An Android app is composed of more than just code—it requires resources that are separate from the source code, such as images, audio files, and anything relating to the visual presentation of the app. For example, you can define animations, menus, styles, colors, and the layout of activity user interfaces with XML files. Using app resources makes it easy to update various characteristics of your app without modifying code. Providing sets of alternative resources enables you to optimize your app for a variety of device configurations, such as different languages and screen sizes.
For every resource that you include in your Android project, the SDK build tools define a unique integer ID, which you can use to reference the resource from your app code or from other resources defined in XML. For example, if your app contains an image file named logo.png (saved in the res/drawable/ directory), the SDK tools generate a resource ID named R.drawable.logo. This ID maps to an app-specific integer, which you can use to reference the image and insert it in your user interface.
One of the most important aspects of providing resources separate from your source code is the ability to provide alternative resources for different device configurations. For example, by defining UI strings in XML, you can translate the strings into other languages and save those strings in separate files. Then Android applies the appropriate language strings to your UI based on a language qualifier that you append to the resource directory's name (such as res/values-fr/ for French string values) and the user's language setting.

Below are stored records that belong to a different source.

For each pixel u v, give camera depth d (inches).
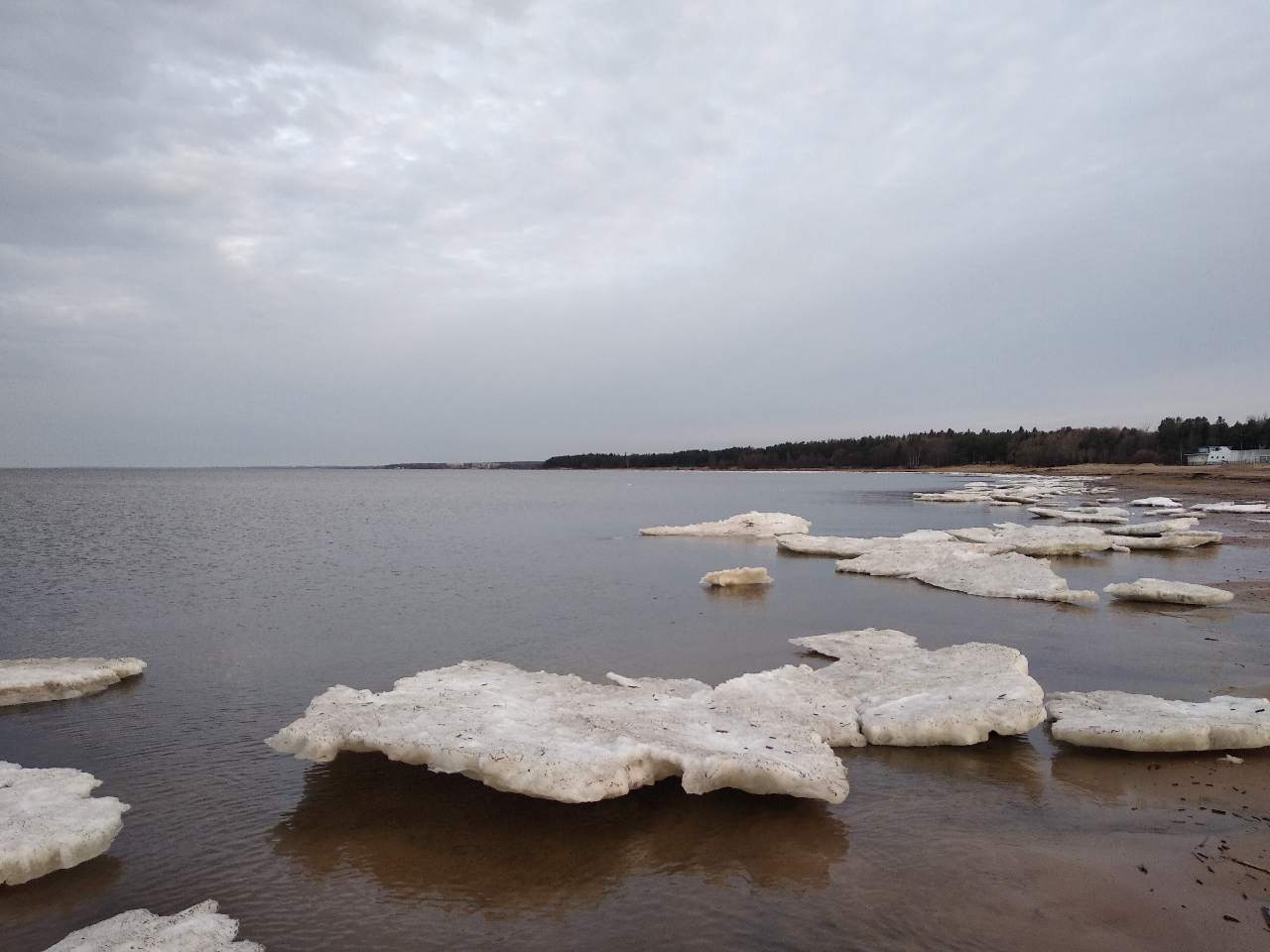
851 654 544.7
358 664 554.3
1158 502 2038.6
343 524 1894.7
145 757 378.9
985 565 919.0
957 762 360.2
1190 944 220.7
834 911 241.6
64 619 719.1
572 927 237.5
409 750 324.8
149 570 1043.9
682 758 318.7
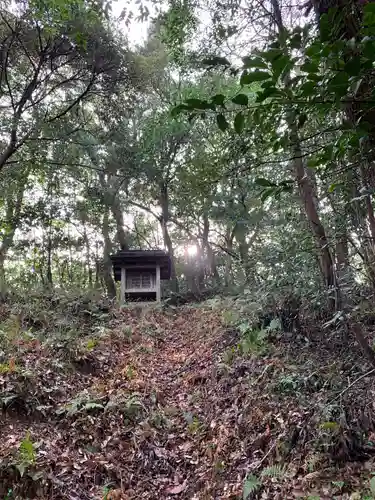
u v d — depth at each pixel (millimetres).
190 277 19062
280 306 6766
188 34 6078
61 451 4875
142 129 14438
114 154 13523
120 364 7988
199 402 6410
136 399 6199
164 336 10617
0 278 11008
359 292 3572
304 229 5293
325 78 1270
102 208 15633
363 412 4090
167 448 5395
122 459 5059
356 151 1767
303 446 4234
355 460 3824
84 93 10703
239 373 6418
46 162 11305
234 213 11117
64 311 10336
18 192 13812
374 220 2518
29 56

Android supports many different qualifiers for your alternative resources. The qualifier is a short string that you include in the name of your resource directories in order to define the device configuration for which those resources should be used. For example, you should create different layouts for your activities, depending on the device's screen orientation and size. When the device screen is in portrait orientation (tall), you might want a layout with buttons to be vertical, but when the screen is in landscape orientation (wide), the buttons could be aligned horizontally. To change the layout depending on the orientation, you can define two different layouts and apply the appropriate qualifier to each layout's directory name. Then, the system automatically applies the appropriate layout depending on the current device orientation.